The California Consumer Privacy Act includes multiple references to the idea of a “business purpose” for the use of consumer Personal Information (“PI”). For businesses covered by the CCPA, it is crucial to understand what “business purpose” means generally, what information uses of the business it specifically includes, and what obligations it triggers. In short, this type of information use must be disclosed to consumers, but also is generally shielded from deletion requirements and receives other potential protections.
Under the CCPA, “business purpose” does not refer to categories of information so much as uses of information. Business purposes means the PI is being used for operational purposes, or other purposes disclosed to the consumer, where the use is (i) “reasonably necessary and proportionate” to achieve the operational purpose for which it was collected or processed, or (ii) for another operational purpose that is compatible with the context in which it was collected.
Businesses must disclose the “business purpose” for their collection, storage, and use of consumer data upon request and in general in their pre-collection notices to customers. Therefore, as a threshold matter businesses must understand their use of data in order to comply with the basic requirements of the CCPA.
The law provides a list of businesses purposes that appears to be exhaustive. These include, in shortened form:
- Auditing related to a current interaction with the consumer;
- Detecting and preventing security incidents;
- Debugging to identify and repair errors;
- Short-term, transient use that is internal and not used to build a consumer profile;
- Performing services such as maintaining accounts, providing customer service, and fulfilling orders;
- Undertaking internal research; and
- Undertaking activities to verify or maintain quality or safety of a service or device, in some circumstances.
It is critical to understand what uses of PI are for business purposes first because these uses must be disclosed to consumers upon request. Any business meeting its CCPA obligations therefore must understand what uses it put customer PI to, in order to fulfill this obligation.
Further, this type of information use is frequently exempted from deletion. Again it is worth emphasizing that “business purpose” does not refer to categories of information, but to uses of information. So therefore while “business purpose” cannot shield entire categories of information in all cases, it does cover information that businesses maintain in order to provide services to customers and to perform internal operational functions.
To take an example, consider a business covered by the CCPA that maintains customer contact information, transaction data, payment data, and preference data in order to provide a service customers and market to customers. If that business receives a request for data deletion from a customer who also wishes to maintain receiving services, the business should determine what customer PI it maintains for a business purpose so as to not delete that data. In this case, that will include the information needed to provide the service, which may include contact, transaction and payment data. On the other hand, any PI used to market to the customer would not fall under the business use exception and must be deleted per the customer’s request.
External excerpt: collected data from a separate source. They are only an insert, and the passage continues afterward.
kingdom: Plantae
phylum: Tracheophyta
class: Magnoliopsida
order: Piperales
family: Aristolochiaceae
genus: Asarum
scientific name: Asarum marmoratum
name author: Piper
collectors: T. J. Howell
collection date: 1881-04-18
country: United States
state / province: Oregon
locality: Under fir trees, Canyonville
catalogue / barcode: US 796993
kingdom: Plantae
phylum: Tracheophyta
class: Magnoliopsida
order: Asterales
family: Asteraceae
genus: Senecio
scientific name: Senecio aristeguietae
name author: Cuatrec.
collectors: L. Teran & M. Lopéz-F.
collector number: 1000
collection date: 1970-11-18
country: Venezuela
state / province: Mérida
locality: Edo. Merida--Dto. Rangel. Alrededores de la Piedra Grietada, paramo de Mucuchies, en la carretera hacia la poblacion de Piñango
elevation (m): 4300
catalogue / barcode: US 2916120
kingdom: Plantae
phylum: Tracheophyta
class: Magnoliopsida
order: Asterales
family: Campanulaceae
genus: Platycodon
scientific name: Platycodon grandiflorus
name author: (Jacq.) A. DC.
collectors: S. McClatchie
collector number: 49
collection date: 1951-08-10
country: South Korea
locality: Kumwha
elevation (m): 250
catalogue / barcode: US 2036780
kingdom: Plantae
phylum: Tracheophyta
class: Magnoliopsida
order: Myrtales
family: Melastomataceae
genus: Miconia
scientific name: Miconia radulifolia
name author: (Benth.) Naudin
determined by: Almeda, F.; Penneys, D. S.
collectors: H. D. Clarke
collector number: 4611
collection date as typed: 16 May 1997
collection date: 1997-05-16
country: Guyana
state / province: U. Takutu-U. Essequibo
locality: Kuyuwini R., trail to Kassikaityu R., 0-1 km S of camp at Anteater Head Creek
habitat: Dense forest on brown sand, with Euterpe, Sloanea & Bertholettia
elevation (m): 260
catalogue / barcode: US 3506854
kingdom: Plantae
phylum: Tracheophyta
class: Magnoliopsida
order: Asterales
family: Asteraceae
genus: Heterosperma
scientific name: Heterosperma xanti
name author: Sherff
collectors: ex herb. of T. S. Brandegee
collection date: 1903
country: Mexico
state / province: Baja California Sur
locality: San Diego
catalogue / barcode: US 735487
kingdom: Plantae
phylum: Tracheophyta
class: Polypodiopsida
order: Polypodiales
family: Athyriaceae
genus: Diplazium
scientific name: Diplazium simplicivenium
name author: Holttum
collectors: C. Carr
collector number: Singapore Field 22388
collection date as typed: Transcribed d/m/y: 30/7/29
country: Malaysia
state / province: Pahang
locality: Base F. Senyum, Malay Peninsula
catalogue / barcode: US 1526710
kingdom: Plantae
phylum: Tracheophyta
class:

Understanding the business purpose for using customer PI is also crucial for managing relationships with vendors. The CCPA includes a “safe harbor” from liability for a vendor’s use of PI data if the vendor is a “service provider” and certifies that it will not do any of the following: 1) sell the customer PI, 2) store or use the customer PI for a purpose outside of the business relationship, or 3) store or use the customer PI for a purpose other than that included in the business agreement. This safe harbor therefore effectively states that uses of data by vendors for something other than a business purpose can lead to liability.
For example, a business hires a marketing company to do an email marketing campaign to its current customers and in doing so shares customer names, email addresses, and purchase history. The business can avoid liability for the marketing vendor’s use (or misuse) of customer PI if it executes a contract addendum with the vendor in which the vendor agrees to never sell the shared data, to only use it for email marketing campaigns at the direction of the business. The “business purpose” of their relationship is to market to customers. Notably, though, the business may still need to delete this customer data and ask its vendor to do the same, at the request of a customer, as “marketing” is not a business purpose for the purposes of a deletion request.
The CCPA is a complicated law with many pitfalls for companies, but understanding why a business uses customer PI is one key to compliance. In particular, understanding what uses qualify as “business purposes” and in what circumstances will help businesses know what to disclose to customers, what information must be deleted upon request, and how to shield those businesses from liability.